08.

354 54 6
                                    

Dentuman lagu seolah melarutkan sosok Risa yang sedang asik menari dengan asal di tengah gerumunan orang. Sebagai seorang model serta seorang publik figur, dia tentu memiliki tekanan yang tak bisa dijelaskan oleh kata-kata. Apalagi ia tidak punya teman dekat, semua temannya selalu bersikap sama, hanya datang agar bisa mendapatkan benefit dari sosok Risa.

"Kau sudah cukup lama disini," kata seorang wanita dengan menarik lengan Risa menjauh dari keramaian.

"Ck, lepaskan."

"Ris.."

"Kau.. diam saja, oke? Aku tak apa-apa." Risa tersenyum tipis, sepertinya dia menenguk cukup banyak sampai mabuk.

"Kalau kamu keluar dengan kondisi begini, siapapun bisa memberitakanmu!"

Risa tertawa cukup keras namun tetap terbenam oleh suara detuman lagu yang semakin keras iramanya. "Bagus, kan? Dengan begitu aku gak berada di neraka itu lagi!"
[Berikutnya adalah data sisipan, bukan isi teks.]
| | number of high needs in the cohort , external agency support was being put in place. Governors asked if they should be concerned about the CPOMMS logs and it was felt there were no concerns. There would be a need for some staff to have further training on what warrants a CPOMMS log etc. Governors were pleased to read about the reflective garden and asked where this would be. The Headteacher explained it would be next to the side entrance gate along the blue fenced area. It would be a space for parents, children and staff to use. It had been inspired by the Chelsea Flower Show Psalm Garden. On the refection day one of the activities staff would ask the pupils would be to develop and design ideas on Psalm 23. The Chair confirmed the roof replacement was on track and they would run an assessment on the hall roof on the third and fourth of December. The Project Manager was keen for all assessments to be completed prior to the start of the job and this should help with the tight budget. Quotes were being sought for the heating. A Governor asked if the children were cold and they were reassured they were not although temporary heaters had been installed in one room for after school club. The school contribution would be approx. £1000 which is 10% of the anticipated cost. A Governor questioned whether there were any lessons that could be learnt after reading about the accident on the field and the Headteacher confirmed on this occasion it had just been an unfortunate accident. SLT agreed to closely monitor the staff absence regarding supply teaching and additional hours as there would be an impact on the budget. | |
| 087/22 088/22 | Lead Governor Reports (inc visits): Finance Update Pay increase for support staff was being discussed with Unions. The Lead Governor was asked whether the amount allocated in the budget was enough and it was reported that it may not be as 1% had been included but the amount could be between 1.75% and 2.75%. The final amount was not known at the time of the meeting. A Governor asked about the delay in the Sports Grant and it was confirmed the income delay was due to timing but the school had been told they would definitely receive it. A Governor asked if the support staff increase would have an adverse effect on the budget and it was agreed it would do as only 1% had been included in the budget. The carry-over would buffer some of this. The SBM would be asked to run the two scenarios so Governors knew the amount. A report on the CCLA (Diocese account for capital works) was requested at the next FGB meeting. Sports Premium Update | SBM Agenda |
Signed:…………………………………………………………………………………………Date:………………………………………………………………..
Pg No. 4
Dia melanjutkan tariannya. Risa benar-benar kehilangan kendali, wanita tadi adalah manajer sekaligus orang terdekatnya, Oda Nana. Oda sendiri mulai mendesah dan membiarkan gadisnya berkeliaran menari dengan bebas.
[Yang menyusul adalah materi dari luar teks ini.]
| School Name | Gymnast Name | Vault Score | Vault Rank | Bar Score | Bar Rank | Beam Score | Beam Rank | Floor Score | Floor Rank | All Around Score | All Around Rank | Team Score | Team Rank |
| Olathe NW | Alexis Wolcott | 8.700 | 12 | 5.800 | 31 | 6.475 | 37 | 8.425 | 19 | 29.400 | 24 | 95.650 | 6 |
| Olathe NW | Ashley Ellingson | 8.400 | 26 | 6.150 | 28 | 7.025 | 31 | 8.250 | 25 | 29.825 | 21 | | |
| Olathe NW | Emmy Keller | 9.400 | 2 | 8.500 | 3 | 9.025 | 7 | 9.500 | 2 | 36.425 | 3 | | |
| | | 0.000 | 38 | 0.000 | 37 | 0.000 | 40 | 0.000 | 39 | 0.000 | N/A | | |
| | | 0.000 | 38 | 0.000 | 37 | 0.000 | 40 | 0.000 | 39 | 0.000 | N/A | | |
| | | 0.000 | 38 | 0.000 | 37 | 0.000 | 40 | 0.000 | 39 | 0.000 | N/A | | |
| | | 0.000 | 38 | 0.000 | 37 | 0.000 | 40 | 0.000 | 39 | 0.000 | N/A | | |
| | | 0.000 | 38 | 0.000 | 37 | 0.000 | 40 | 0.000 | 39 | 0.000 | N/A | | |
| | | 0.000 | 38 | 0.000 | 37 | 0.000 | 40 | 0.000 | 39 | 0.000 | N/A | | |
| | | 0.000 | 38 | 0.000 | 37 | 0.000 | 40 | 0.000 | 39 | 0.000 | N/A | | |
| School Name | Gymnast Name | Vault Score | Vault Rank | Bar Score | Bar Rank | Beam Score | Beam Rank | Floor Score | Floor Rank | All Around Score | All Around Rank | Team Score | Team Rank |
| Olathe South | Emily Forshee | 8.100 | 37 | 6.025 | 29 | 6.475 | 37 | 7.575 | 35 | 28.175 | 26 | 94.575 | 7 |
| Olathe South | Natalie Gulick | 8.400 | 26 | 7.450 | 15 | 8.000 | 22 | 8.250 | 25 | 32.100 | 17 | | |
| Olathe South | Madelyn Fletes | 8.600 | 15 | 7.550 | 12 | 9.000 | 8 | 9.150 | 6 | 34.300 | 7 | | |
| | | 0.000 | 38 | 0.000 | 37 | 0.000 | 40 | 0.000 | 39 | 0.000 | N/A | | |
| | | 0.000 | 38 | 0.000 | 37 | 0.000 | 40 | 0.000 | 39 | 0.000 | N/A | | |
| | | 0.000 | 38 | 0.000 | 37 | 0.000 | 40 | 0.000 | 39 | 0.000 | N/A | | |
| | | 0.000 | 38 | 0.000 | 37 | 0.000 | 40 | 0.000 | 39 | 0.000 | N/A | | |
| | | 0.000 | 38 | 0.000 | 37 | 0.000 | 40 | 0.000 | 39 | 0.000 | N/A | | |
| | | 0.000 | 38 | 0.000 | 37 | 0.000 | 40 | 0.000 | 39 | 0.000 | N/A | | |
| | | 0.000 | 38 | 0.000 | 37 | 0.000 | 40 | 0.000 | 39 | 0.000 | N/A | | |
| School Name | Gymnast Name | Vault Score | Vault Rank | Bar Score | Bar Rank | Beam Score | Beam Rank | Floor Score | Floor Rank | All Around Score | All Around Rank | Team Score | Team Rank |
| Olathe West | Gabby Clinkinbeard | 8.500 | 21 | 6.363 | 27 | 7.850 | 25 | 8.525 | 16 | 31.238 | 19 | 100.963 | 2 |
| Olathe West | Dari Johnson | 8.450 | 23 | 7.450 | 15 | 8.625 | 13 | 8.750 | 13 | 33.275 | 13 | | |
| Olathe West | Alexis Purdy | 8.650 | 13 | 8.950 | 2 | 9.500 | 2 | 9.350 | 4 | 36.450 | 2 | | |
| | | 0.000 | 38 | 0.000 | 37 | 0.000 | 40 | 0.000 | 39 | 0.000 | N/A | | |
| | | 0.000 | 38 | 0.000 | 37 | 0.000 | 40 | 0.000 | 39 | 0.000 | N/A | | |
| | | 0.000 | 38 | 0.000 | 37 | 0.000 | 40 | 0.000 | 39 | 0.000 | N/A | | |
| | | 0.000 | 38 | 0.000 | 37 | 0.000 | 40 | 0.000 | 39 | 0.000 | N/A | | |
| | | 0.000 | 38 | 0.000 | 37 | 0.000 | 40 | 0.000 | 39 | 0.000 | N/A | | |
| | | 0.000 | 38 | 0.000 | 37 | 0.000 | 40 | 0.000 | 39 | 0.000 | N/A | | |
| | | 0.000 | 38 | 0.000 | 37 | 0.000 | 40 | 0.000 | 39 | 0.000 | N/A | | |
Risa sendiri masih melompat dengan riang, meluapakan semua masalah yang ia rasakan, rasa letih, kecewa, dan banyak rasa yang mengendam. Tubuhnya sangat enteng sampai ia merasa melayang.

"Kobayashi.." bisik Risa kala ia berhenti melompat. Dia tersenyum, ".. anak itu sangat manis."

Esok pagi telah tiba dengan cepat, begitupula dengan Risa yang sudah merasakan sakit kepala yang amat sangat karena pengaruh alkohol yang ia tengguk.

"Oh, sudah bangun?"

Risa buru-buru mengambil segelas air beserta aspirin dari tangan Oda, manajernya. Setelah meninum itu, ia kembali berbaring. "Ah, kepalaku.."

"Sudah ku minta kau berhenti," ucap Oda kesal. "Jadwalmu sudah aku atur ulang, hari ini kau istirahat saja sampai pukul enam sore lalu kita akan hadiri pemotret-- kau mau kemana?"

"Sekolah. Apa lagi?"

"Hah?"

"Pulang sekolah pukul lima, kau jemput aku segera. Aku mau bersiap-siap," Risa tersenyum dan masuk ke kamar mandi.

***

Berita tentang meninggalnya ayah Yuuka telah beredar dengan cepat hingga ke telinga Fuyuka dan entahkenapa dia malah merasa sangat bersalah pada anak itu. Dia mendesah saat mendengar kabar tersebut dari seorang rekannya.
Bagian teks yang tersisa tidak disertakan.